Orangensaft war da, Bier auch, so nahm ich eine Flasche, eine Dose und zwei Gläser mit. Vor dem Bier wollte ich mir noch einen herrlichen Malzwhisky gönnen, denn in meinem Magen lagen zwei Hamburger, und ich war richtig pappig satt.
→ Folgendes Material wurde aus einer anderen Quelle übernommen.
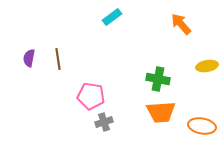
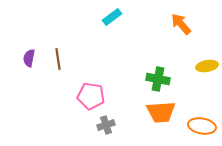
gray cross: moved 2 px right, 3 px down
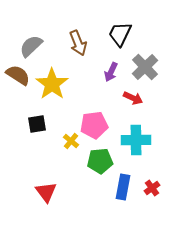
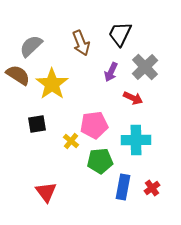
brown arrow: moved 3 px right
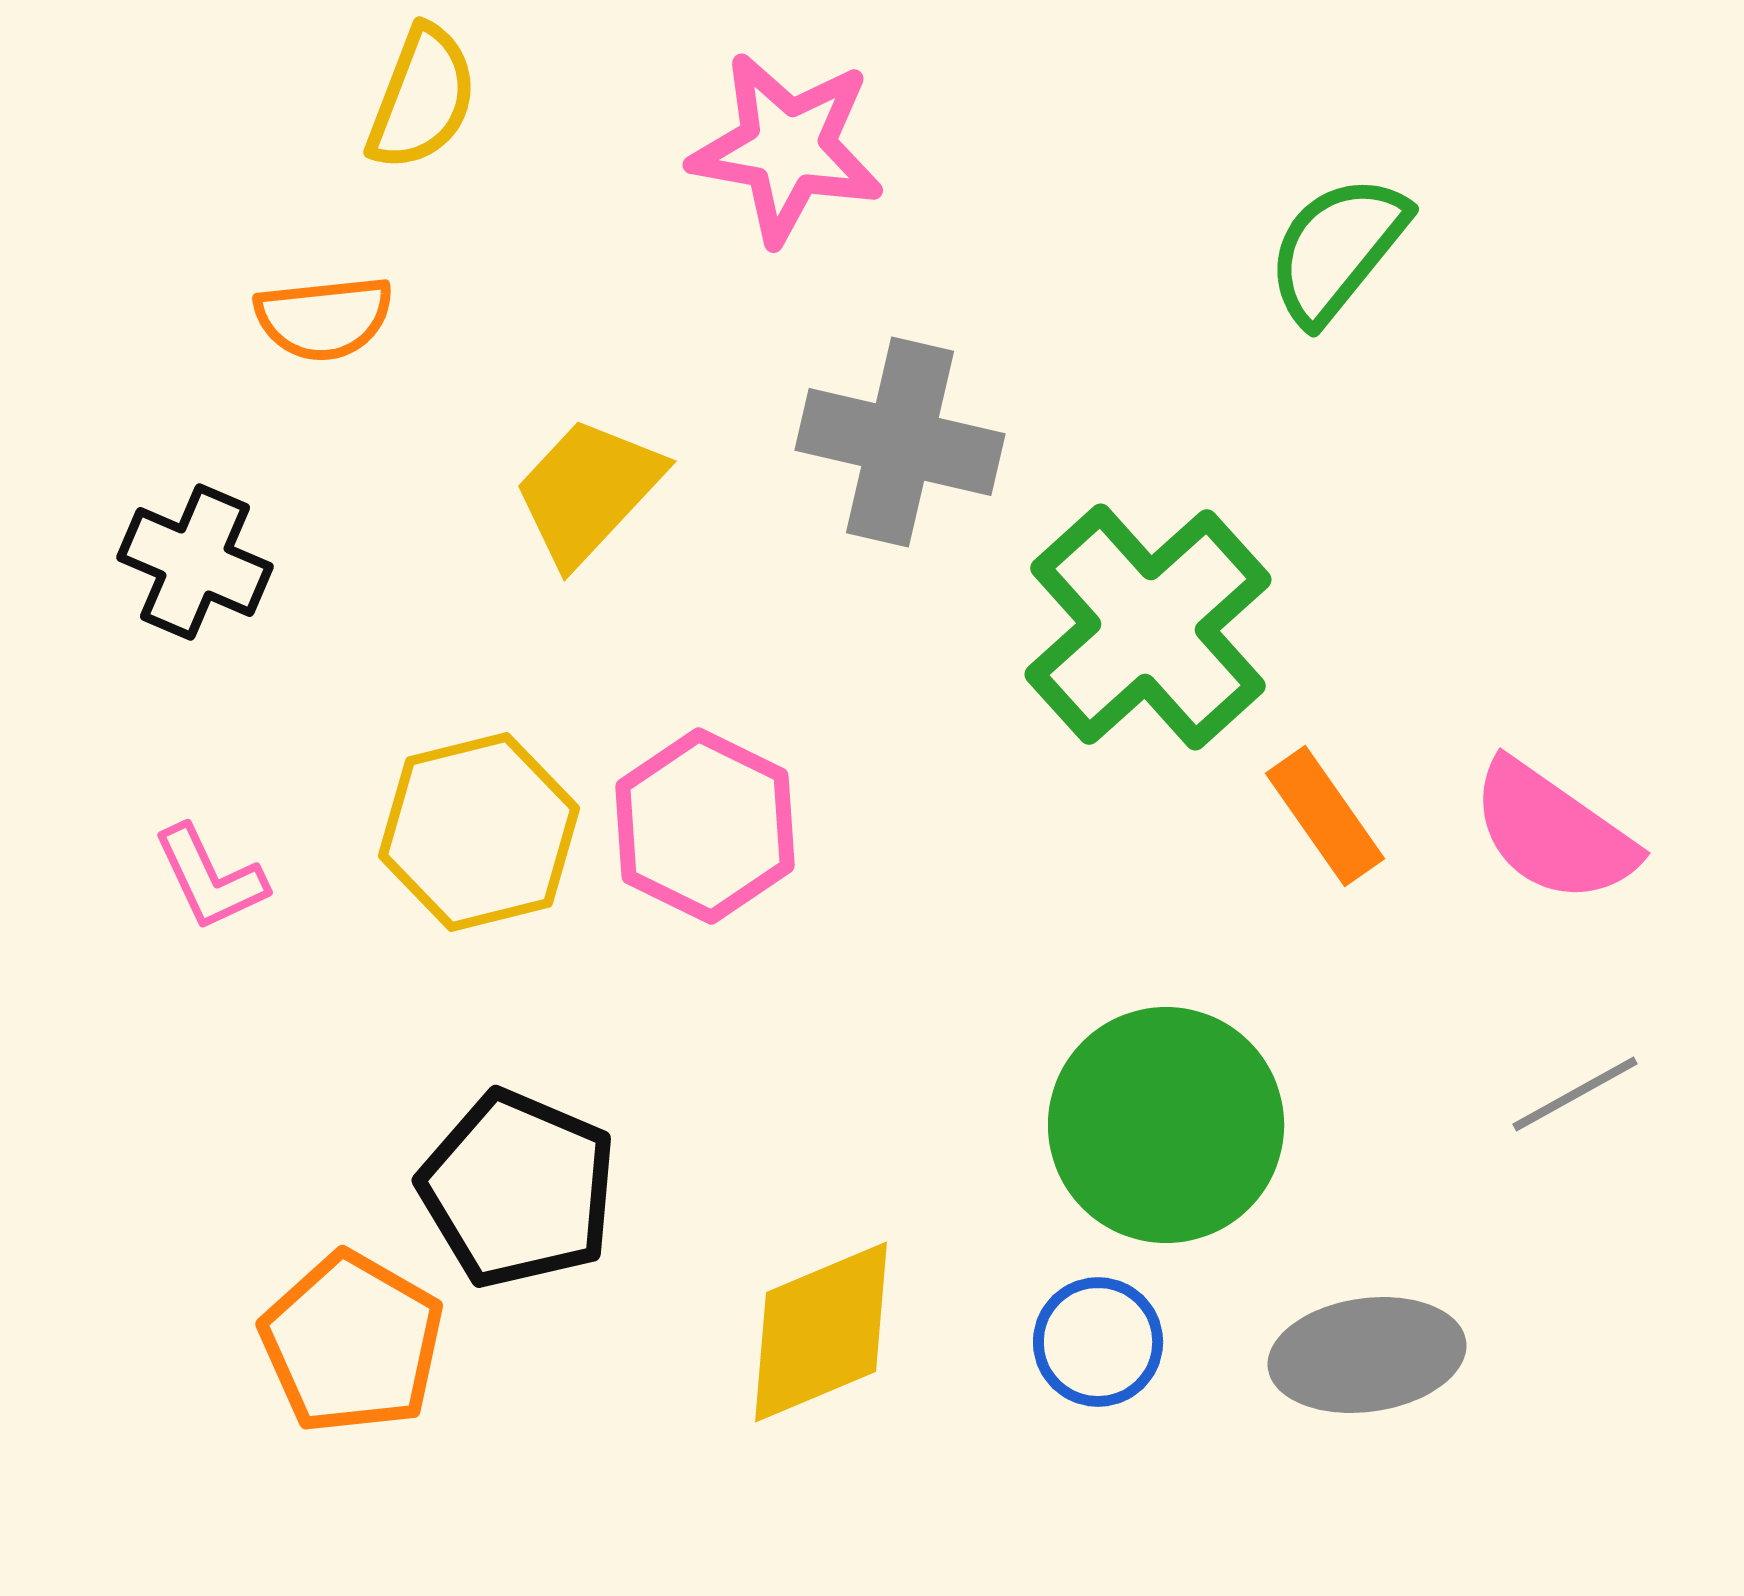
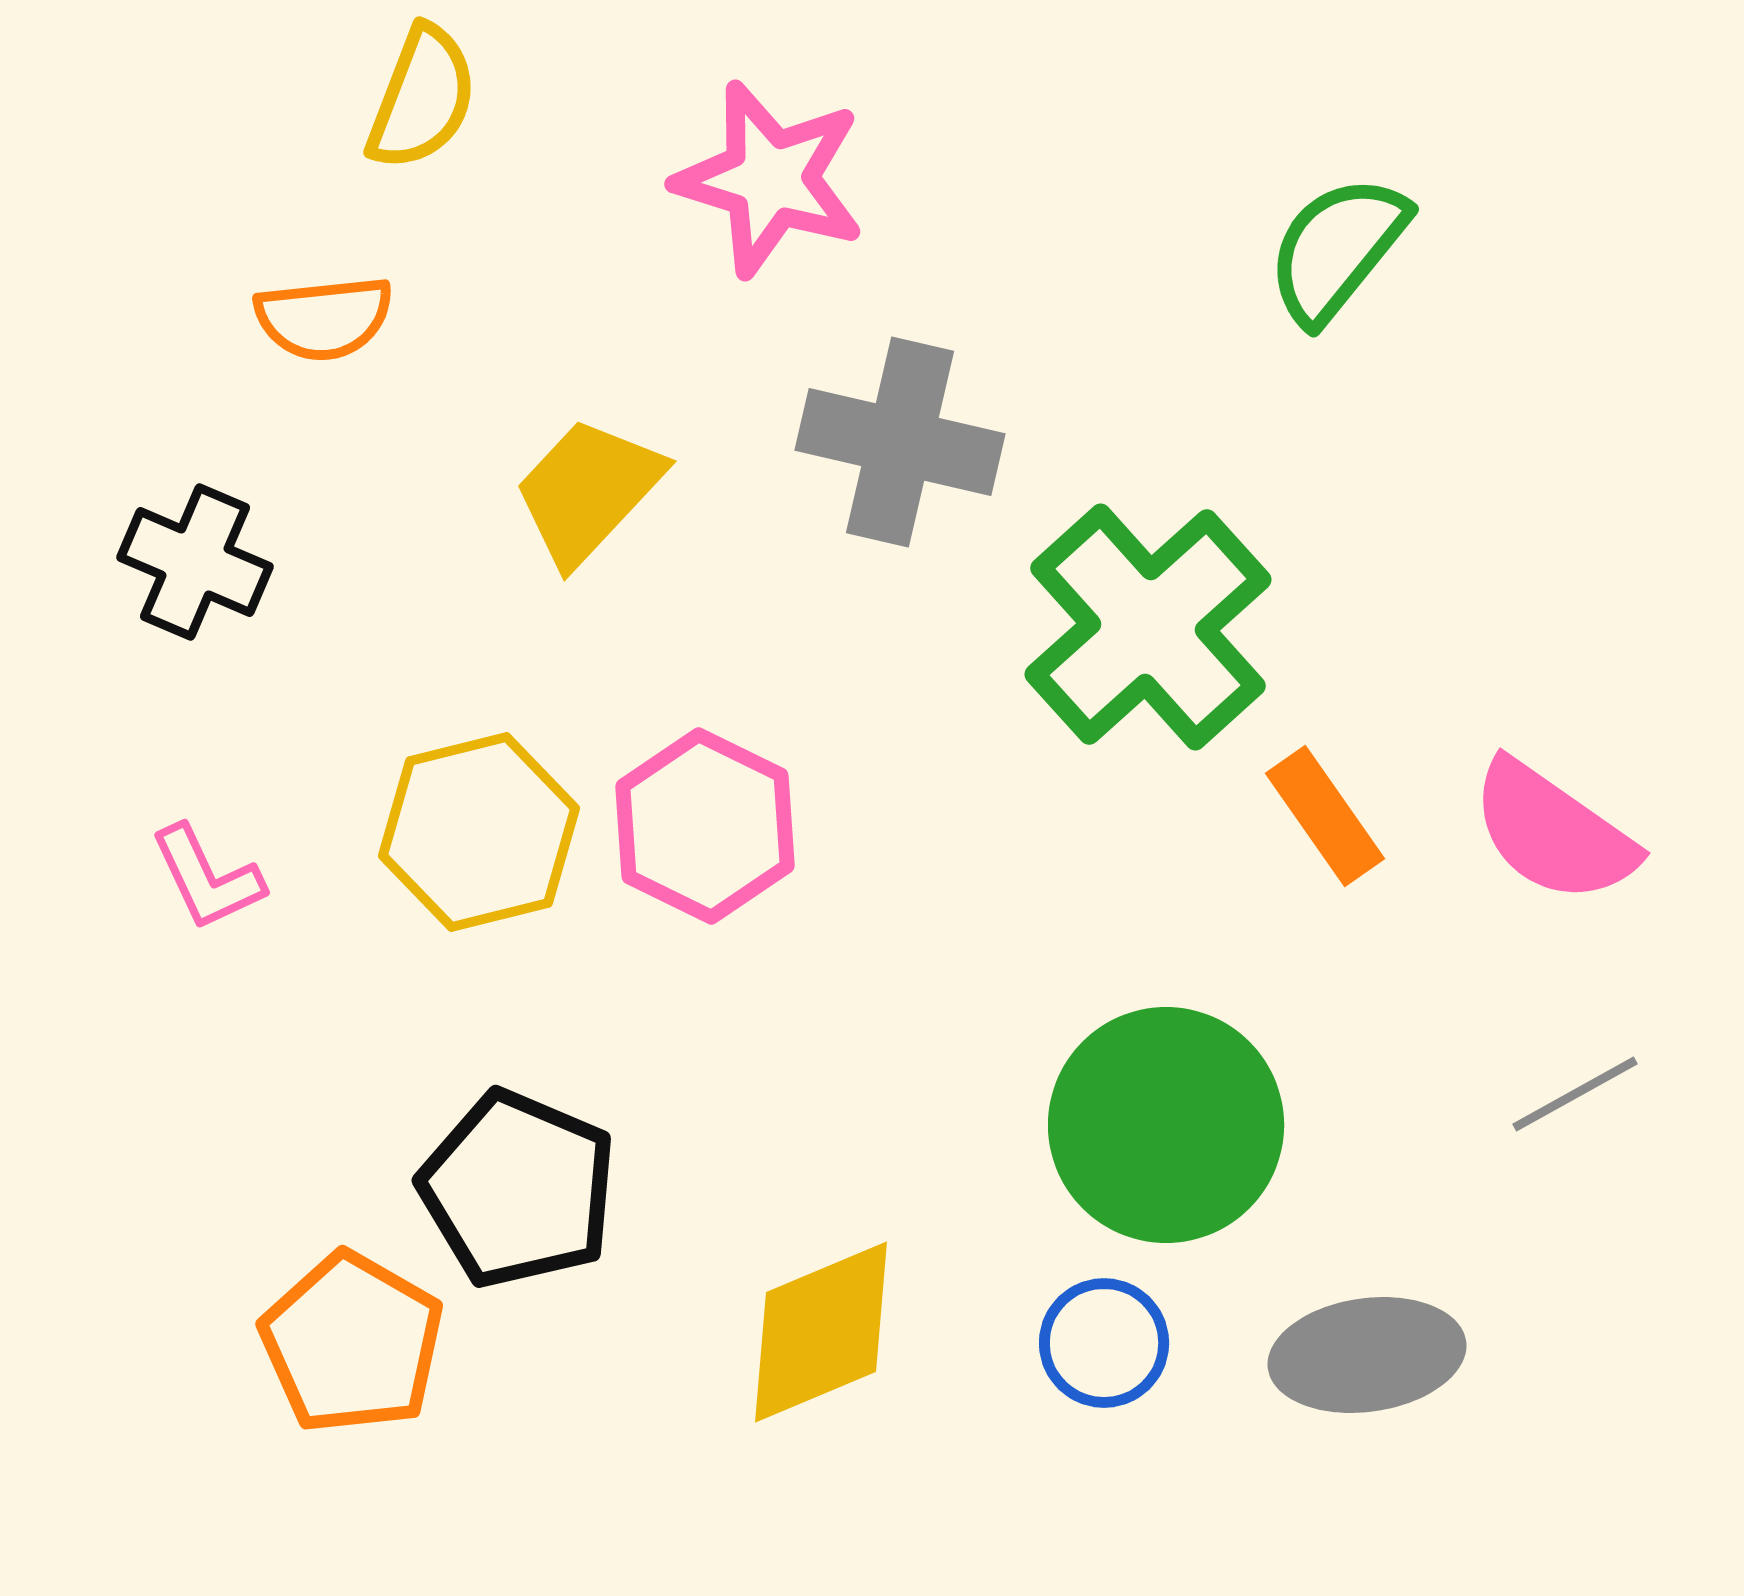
pink star: moved 17 px left, 31 px down; rotated 7 degrees clockwise
pink L-shape: moved 3 px left
blue circle: moved 6 px right, 1 px down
Der Junge kehrte zurück. Er war noch immer gehemmt, bewegte sich langsam und schaute sich mehrmals um. Neben meinem Sessel blieb er stehen. »Was soll denn jetzt geschehen?«
Ich deutete auf die Couch. »Erst einmal wirst du dich setzen. Dein Saft ist schon eingeschenkt, ich habe mir auch was gegönnt, und dann wollen wir mal trinken.«
»Danke.«
Gordy hatte Durst. Er leerte das Glas bis über die Hälfte, stellte es dann zurück und lehnte sich gegen ein Kissen. Gordy trug eine Jeanshose und einen Pullover. Er schaute nachdenklich. Ich wußte, daß ihn Sorgen quälten, daß er etwas auf dem Herzen hatte, gab ihm aber die nötige Zeit, denn er sollte anfangen. »Hubert Huxley war auch nett«, sagte er plötzlich.
»Zu dir?«
»Ja. Er hat mich mitgenommen.«
»Du weißt, was er gewesen ist?«
Gordy nickte und trank wieder. »Ich habe es gehört. Er war trotzdem nett, John.«
»Das glaub ich dir, Gordy.« Ich schlug meine Beine übereinander und balancierte das Glas in meiner rechten Hand. »Ich begriff nur nicht, wie er, ein Killer, sich um dich kümmern könnte. Du bist ihm doch eine Last gewesen.«
»Das hat er mir nie gesagt.«
»Gut, lassen wir das so stehen. Aber warum nahm er dich mit? Als Tarnung, oder…«
Der Junge ließ mich nicht aussprechen. »Er hat gesagt, ich hätte ihm das Leben gerettet.«
Beinahe hätte ich mich an meinem Whisky verschluckt. »Moment mal, was hat er gesagt?«
»Ich war sein Lebensretter.«
Die Pille mußte ich erst einmal schlucken. Ich schaute Gordy an und versuchte, in seinem Gesicht nach einer Lüge zu lesen, das aber stimmte nicht. Der Junge sah so aus, als wäre er fest davon überzeugt, und er wiederholte den Satz auch.
»Stimmt es denn, daß du ihm das Leben gerettet hast?«
»Wenn er es sagt…«
»Nun ja, das ist mir zuwenig. Kannst du mir nicht Einzelheiten erklären?«
»Viel weiß ich auch nicht. Ich bin da in ein Haus gekommen, weil ich Licht hinter der Scheibe sah.«
»Wo war das?«
»Keine Ahnung. Es stand in einem großen Garten. Da habe ich sie dann gesehen.«
»Wen?«
»Hubert und die beiden Männer. Die wollten ihn erschießen.«
»Und du hast sie davon abgehalten?«
»Das muß wohl so gewesen sein.«
»Wie denn?«
Der Junge drehte die Hände. Er wirkte etwas verlegen. Wie jemand, der schon zuviel gesagt hat.
»Na ja, es ist komisch gewesen. Ich spürte das Brennen auf meiner Stirn, und dann bekamen die beiden Angst und sind aus dem Fenster gesprungen. Es lag ziemlich hoch, weißt du.« Er hob die Schultern. »Wir sind dann abgehauen. Hubert wollte nach London. Unterwegs haben wir dann angehalten, weil es zu spät geworden war. Wir wollten in einem Hotel übernachten. Hubert war immer nervös. Manchmal sprach er davon, daß man ihn abservieren wollte. Kaltstellen hatte er immer gesagt. Sollte er getötet werden?« Gordy schaute mich fragend an.
»So ähnlich.«
»Das ist dann auch passiert.«
»Und was hast du gemacht?«
»Ich bin mit seinem Auto nach London gefahren.« Als er meinen erstaunten Blick sah, mußte er lachen. »Es war ganz einfach. Der Volvo hatte eine Automatik. Meinen Hund hatte ich mitgenommen. Dann wurde ich gefunden, alles andere hast du mitbekommen. Jetzt lebt Eden nicht mehr.«
»Du hast deinen toten Freund rächen wollen?«
»Kann sein.«
Ich wollte ihm keine Moralpredigt halten, nicht jetzt, zu viele Fragen standen noch offen, die ihn angingen. Ich wußte nicht, woher er kam, er mußte eine Heimat haben, auch Eltern.
Er konnte einfach nicht durch die Gegend laufen.